▶ _The task_: Make an exact copy of all the records that follow, apart from the pictures.

▶ _Data records_:
◆ ◆ ◆ ◆

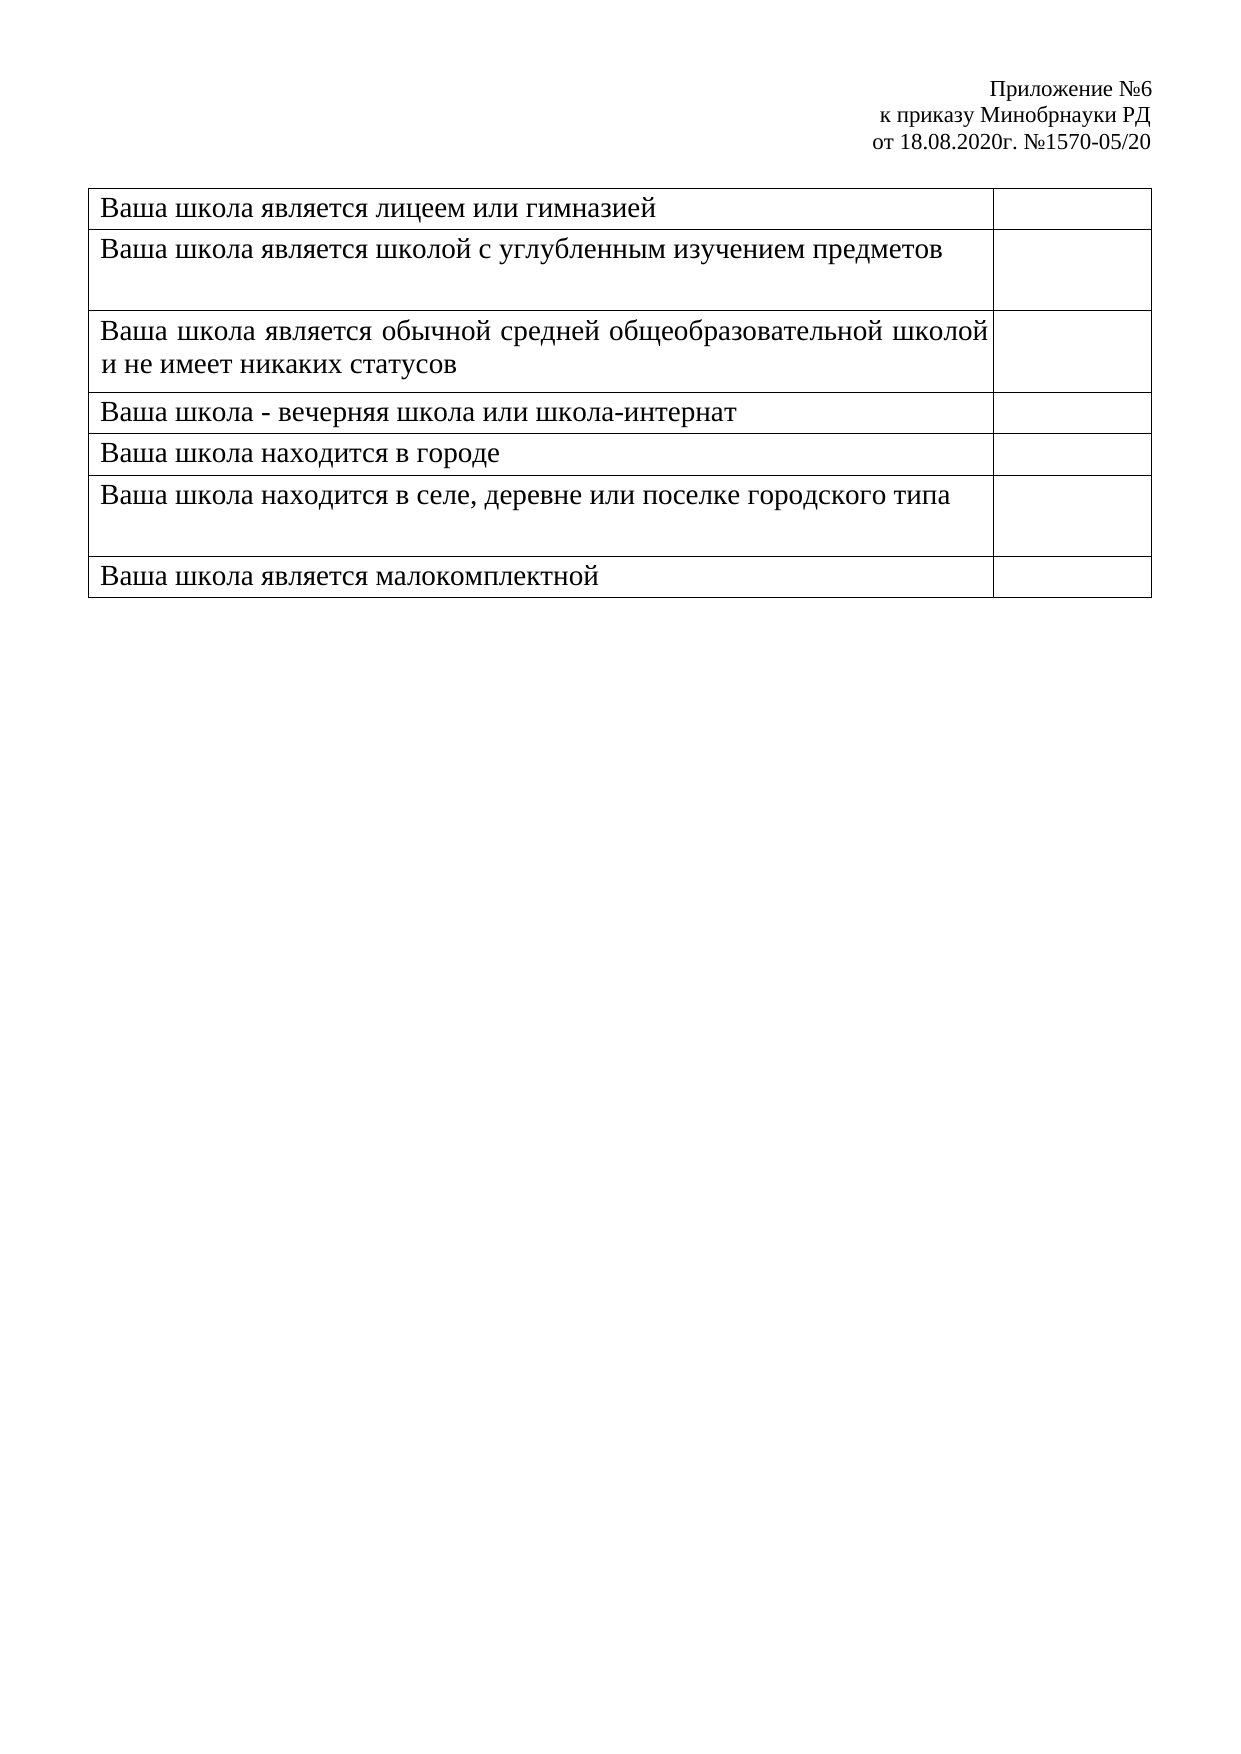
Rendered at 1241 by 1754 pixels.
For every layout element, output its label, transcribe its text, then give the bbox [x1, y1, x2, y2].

table_cell [994, 393, 1151, 433]
table_cell Ваша школа - вечерняя школа или школа-интернат [89, 393, 993, 433]
table_cell [994, 476, 1151, 556]
table_cell [994, 230, 1151, 310]
table_cell [994, 557, 1151, 597]
table_cell [994, 311, 1151, 392]
table_cell Ваша школа является школой с углубленным изучением предметов [89, 230, 993, 310]
table_cell Ваша школа находится в селе, деревне или поселке городского типа [89, 476, 993, 556]
table_cell Ваша школа является обычной средней общеобразовательной школой и не имеет никаких статусов [89, 311, 993, 392]
table_cell [994, 434, 1151, 474]
table_cell Ваша школа является малокомплектной [89, 557, 993, 597]
table_cell Ваша школа находится в городе [89, 434, 993, 474]
table_cell Ваша школа является лицеем или гимназией [89, 189, 993, 229]
table_cell [994, 189, 1151, 229]
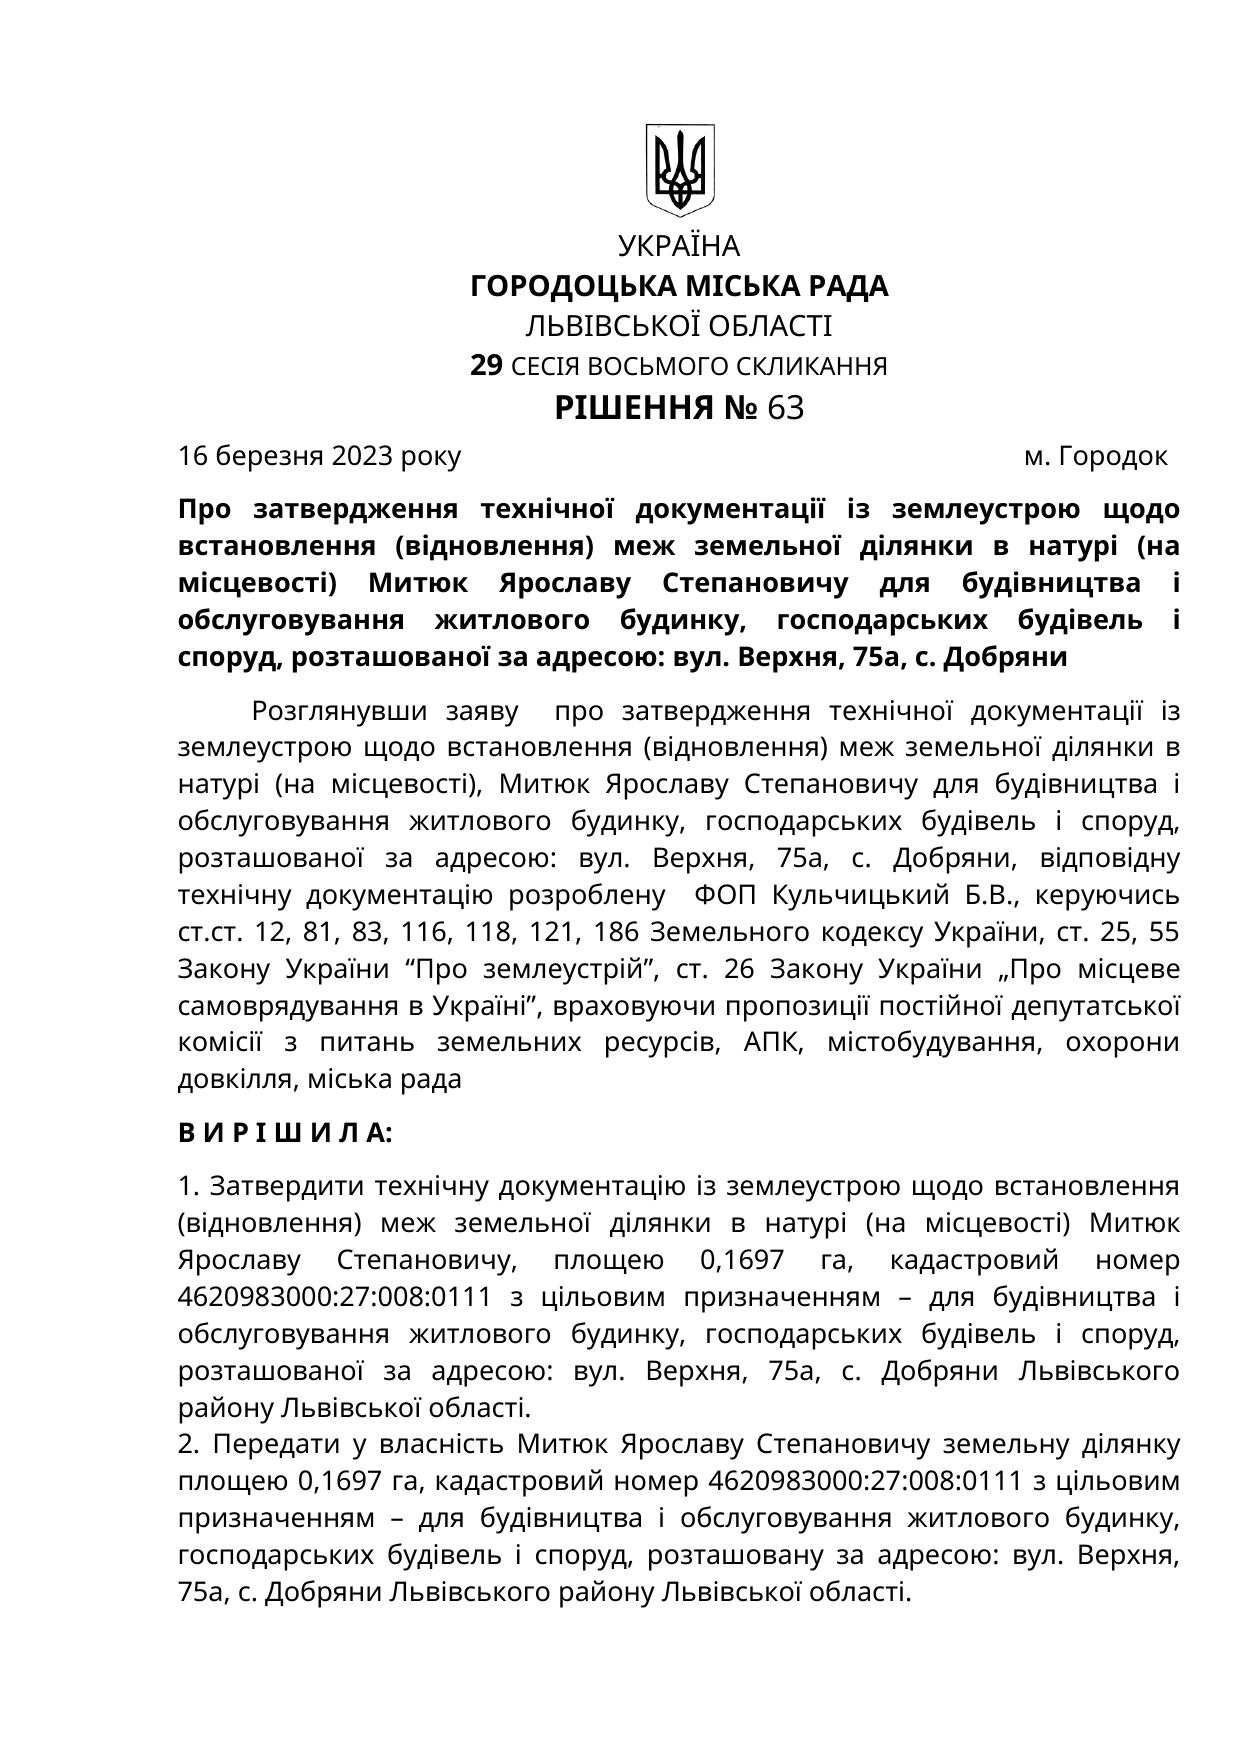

◆ ◆ ◆ ◆

▶ _Result for this task_:
Rendered at 1241 by 1754 pixels.
For every layout element, output its label, transcribe its text, then give the bbox [x1, y1, x2, y2].

table_cell [994, 393, 1151, 433]
table_cell Ваша школа - вечерняя школа или школа-интернат [89, 393, 993, 433]
table_cell [994, 476, 1151, 556]
table_cell [994, 230, 1151, 310]
table_cell [994, 557, 1151, 597]
table_cell [994, 311, 1151, 392]
table_cell Ваша школа является школой с углубленным изучением предметов [89, 230, 993, 310]
table_cell Ваша школа находится в селе, деревне или поселке городского типа [89, 476, 993, 556]
table_cell Ваша школа является обычной средней общеобразовательной школой и не имеет никаких статусов [89, 311, 993, 392]
table_cell [994, 434, 1151, 474]
table_cell Ваша школа является малокомплектной [89, 557, 993, 597]
table_cell Ваша школа находится в городе [89, 434, 993, 474]
table_cell Ваша школа является лицеем или гимназией [89, 189, 993, 229]
table_cell [994, 189, 1151, 229]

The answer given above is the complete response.